Thousands offer congratulations

Even as some Japanese ponder such changes, congratulations kept pouring in for the country's newest royal infant.

Palace grounds were open to well-wishers for the second straight day on Monday, with nearly 27,000 lining up to sign their names in special books of celebration before noon, Kyodo news agency reported.

Many Japanese have succumbed to royal baby fever
Many Japanese have succumbed to royal baby fever  

Around 62,000 Japanese left congratulatory messages on Sunday, some 46,000 in Tokyo alone, while hundreds more flocked to the Internet home page of the Imperial Household Agency, which looks after the royal family's affairs.

The mood in the Tokyo stock market was less joyful, with stocks defying predictions of a post-birth jump to fall more than three percent by early afternoon.

Even baby-related stocks, which had been rising in recent months on expectations the royal new arrival could trigger more births, slipped as investors quickly moved to take profits.

Protective parents

Despite the intense interest, it remains unclear when the public will get its first glimpse of the little princess.

Photographic access to the imperial family is strictly controlled and limited mainly to pictures issued on birthdays and at New Year's.

The nation has usually been introduced to new royals when the baby and its mother leave hospital, with photographers often kept at a distance.

Crown Princess Masaka waves on her way to the Imperial Household hospital in Tokyo Friday.
Crown Princess Masaka waves on her way to the Imperial Household hospital in Tokyo Friday.  

"Nothing has been decided yet, but most likely the first glimpse of the baby will indeed be when the Crown Princess leaves the hospital," an official at the Imperial Household Agency told Reuters news agency.

How the baby is introduced could hint at changes in the royal family as Naruhito and Masako come into their own as parents.
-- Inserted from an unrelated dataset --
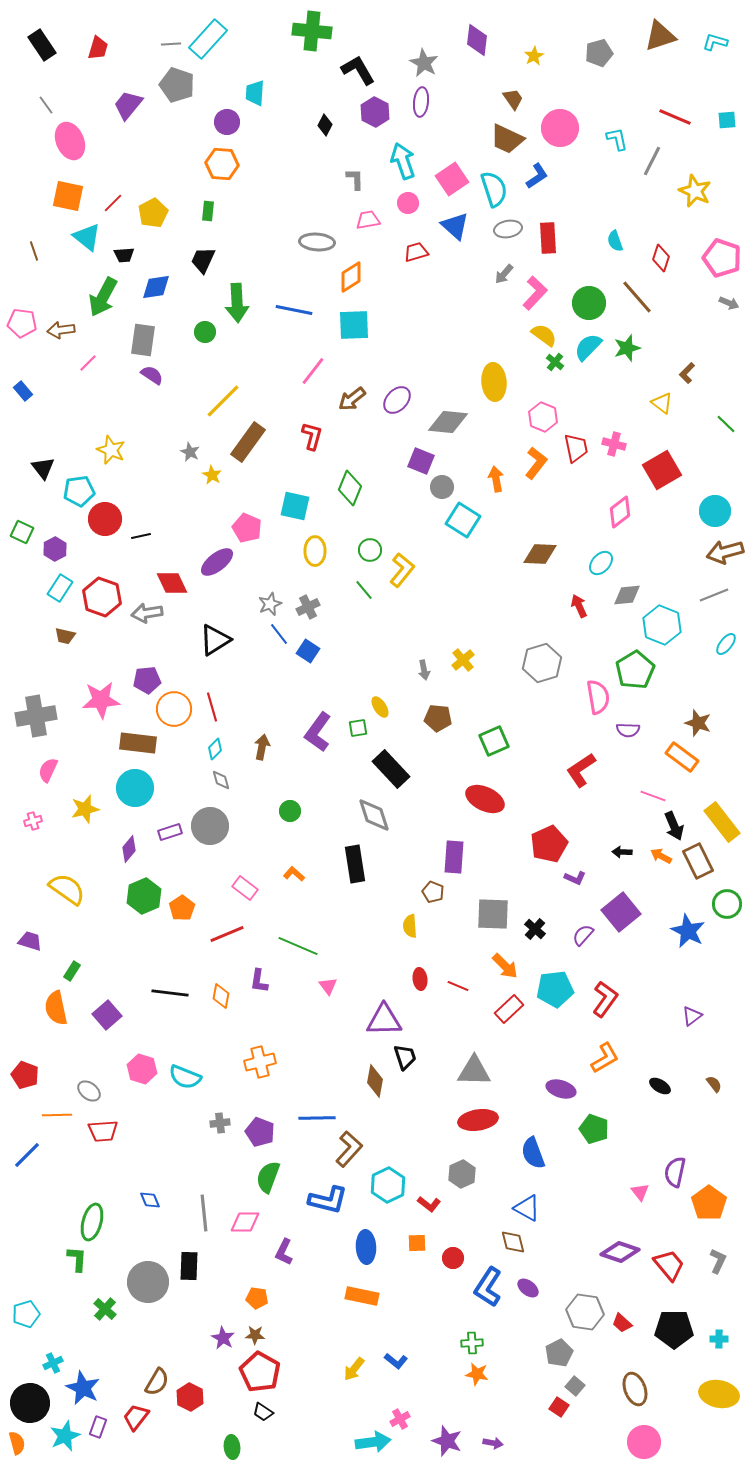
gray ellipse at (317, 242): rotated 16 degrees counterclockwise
When the Crown Prince was born in 1960, Empress Michiko, the first commoner to marry into the royal household, broke precedent by taking the baby from a nursemaid to hold as she left hospital.

She also opened the window of the car in which she was riding to allow photographers a clearer view -- a move greeted warmly by the public, but criticized by palace traditionalists.

Some distance is inevitable, given that Japan tends to be quite protective of newborns, whether royal or not.

Most mothers remain in hospital for at least a week even after a routine natural birth.

Japanese media said Monday that Masako is likely to remain in hospital for a week to two weeks.

There may, however, be a glimpse of the baby when it is named on Friday in a day expected to be filled with elaborate ritual.